232- Add the provider to the appropriate list in
233  `TestTestConnectionPublicModelsAuthGatedChatRegression` (for chat-probe
234  providers) or `TestTestConnectionOpenAICompatAllowlistUsesModelsProbe` (for
235  allowlist providers).
236
237---
238
239## Decision log
240
241### Why allowlist, not default-allow, for `openai-compat` `/models`?
242
243The regression that motivated this document was exactly "default-allow." Commit
244`7d14abb9` (2025-10-20) expanded the `/models` check from `TypeOpenAI` to all
245`openai-compat` providers, silently turning every gateway with a public model
246catalog into a false-positive validator. A default-deny allowlist makes new
247providers opt in explicitly — the cost is one line per provider; the benefit is
248no more silent regressions of this shape.
249
250### Why is ZAI special?
251
252ZAI's `/models` endpoint is authoritative about bad keys (always `401`) but
253noisy about valid keys (returns assorted non-`200` statuses, seemingly depending
254on backend state). Folding it into `classifyAuthGated` would regress valid-key
255detection, since everything except `200` would be classified as
256`ErrValidationUnsupported`. The ZAI classifier treats `401` as invalid and
257everything else as valid.
258
259This is fragile — if ZAI ever changes their endpoint so `401` is no longer
260specific to auth, the classifier becomes wrong.
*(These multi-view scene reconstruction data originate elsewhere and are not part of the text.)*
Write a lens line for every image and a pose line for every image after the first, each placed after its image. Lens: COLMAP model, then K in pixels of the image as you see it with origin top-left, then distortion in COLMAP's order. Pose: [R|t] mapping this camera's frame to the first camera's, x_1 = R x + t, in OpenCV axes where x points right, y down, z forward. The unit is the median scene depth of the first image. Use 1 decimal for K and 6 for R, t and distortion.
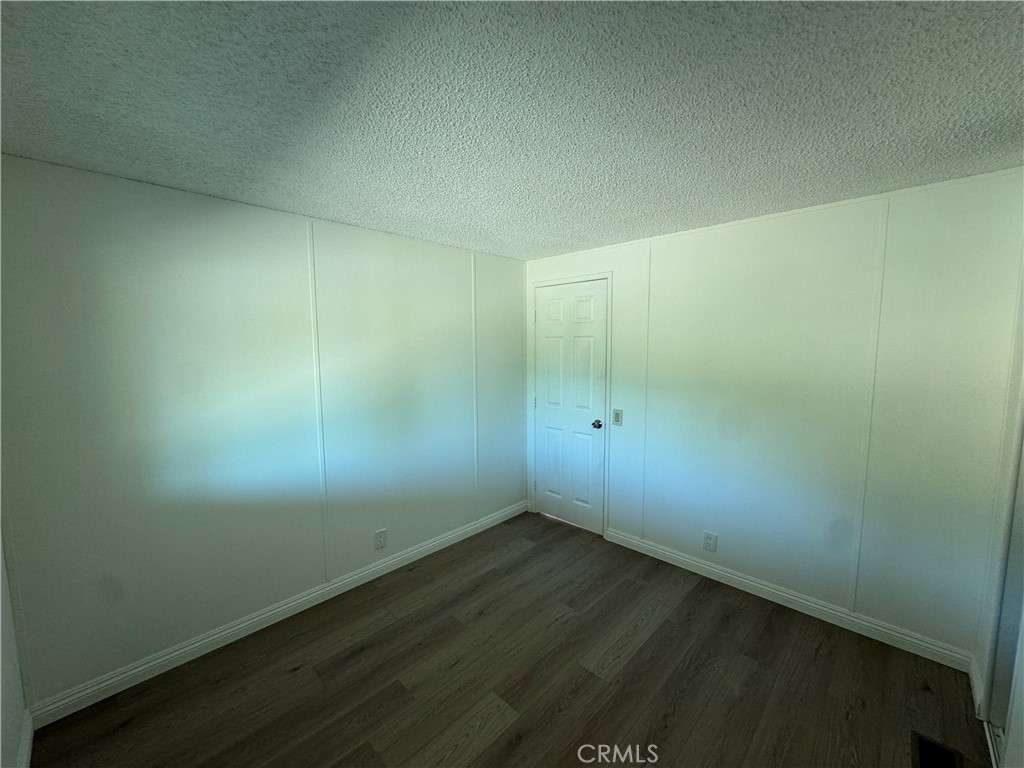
lens RADIAL K [[410.2, 0, 509.5], [0, 410.2, 384.5], [0, 0, 1]] dist [-0.002286, 0.000384]
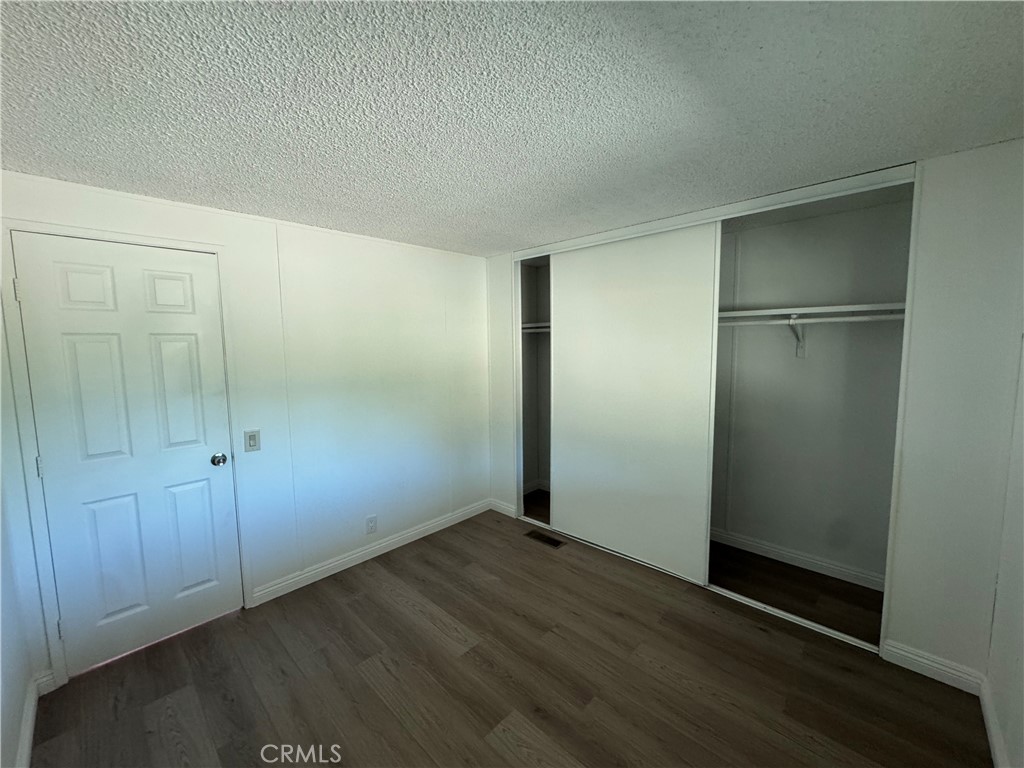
lens RADIAL K [[410.2, 0, 511.8], [0, 410.2, 383.3], [0, 0, 1]] dist [-0.002286, 0.000384]
pose [[-0.010421, -0.088888, 0.995987, -0.794056], [0.115189, 0.989304, 0.089497, -0.062561], [-0.993289, 0.115660, -0.000071, 0.808647]]
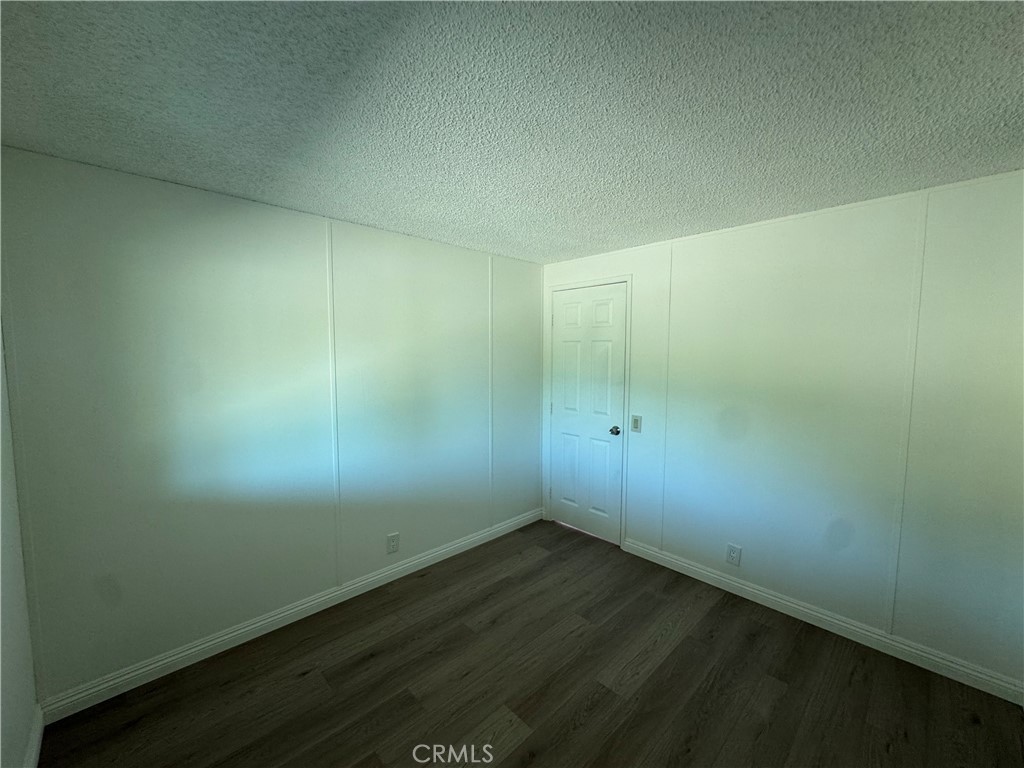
lens RADIAL K [[410.2, 0, 509.4], [0, 410.2, 384.2], [0, 0, 1]] dist [-0.002286, 0.000384]
pose [[0.999228, 0.011910, -0.037435, -0.003307], [-0.012694, 0.999704, -0.020768, 0.016476], [0.037177, 0.021227, 0.999083, 0.023996]]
It is documented here so the
261next person to touch it knows why it exists.
262
263### Why is MiniMax in the provider-ID switch and not the `TypeAnthropic` branch?
264
265MiniMax's base URL is `https://api.minimax.io/anthropic`, which means
266`{base}/models` resolves to `/anthropic/models` — a 404. The correct endpoint is
267`{base}/v1/models`. The `TypeAnthropic` default assumes the base URL already
268ends in `/v1`, which holds for native Anthropic but not for MiniMax. Rather than
269special-case the type branch, MiniMax gets its own explicit probe entry.
270
271A previous bug (commit `cce8edf9`, 2026-04-23) removed MiniMax's validation
272entirely by returning `nil` unconditionally. Don't reintroduce that.
273
274### Why does Google need its own classifier?
275
276Google returns `400 INVALID_ARGUMENT` for unknown API keys, not `401`. If
277`classifyAuthGated` were used, bad Google keys would produce `400` →
278`ErrValidationUnsupported` → "saved, not verified" — downgrading a real auth
279failure into a soft warning. `classifyGoogleModels` adds `400` to the invalid
280bucket specifically for this case.
281
282### Why not push all this into catwalk?
283
284Probe metadata (method, path, classifier kind) is provider-identity data and
285arguably belongs alongside the rest of the catwalk provider definition. The
286classifier functions and UI mapping are crush-specific behavior and should stay
287here.
288
289This refactor hasn't been done yet because the set of providers and classifiers
290is still small enough that the indirection cost (catwalk schema change, version
291bump, fallback for older catwalks) outweighs the benefit. If the allowlist or
292classifier set grows significantly, revisit this decision.
293
294---
295
296## Regression history
297
298| Date       | Commit     | Effect                                                                                                                                                              |
299| ---------- | ---------- | ------------------------------------------------------------------------------------------------------------------------------------------------------------------- |
300| 2025-10-20 | `7d14abb9` | Expanded `TestConnection` from `openai` to `openai-compat` with generic `/models` probe. Silently false-validated bad keys for ~10 providers with public `/models`. |
301| 2026-04-23 | `cce8edf9` | Removed MiniMax's format-prefix guard, causing `TestConnection` to return `nil` unconditionally for MiniMax / MiniMax China.                                        |
302| (current)  | (this PR)  | Replaced generic `/models` with per-provider probes, added `ErrValidationUnsupported` sentinel, wired UI "saved (not verified)" state.                              |
303
304Any future regression in this layer should be recorded here.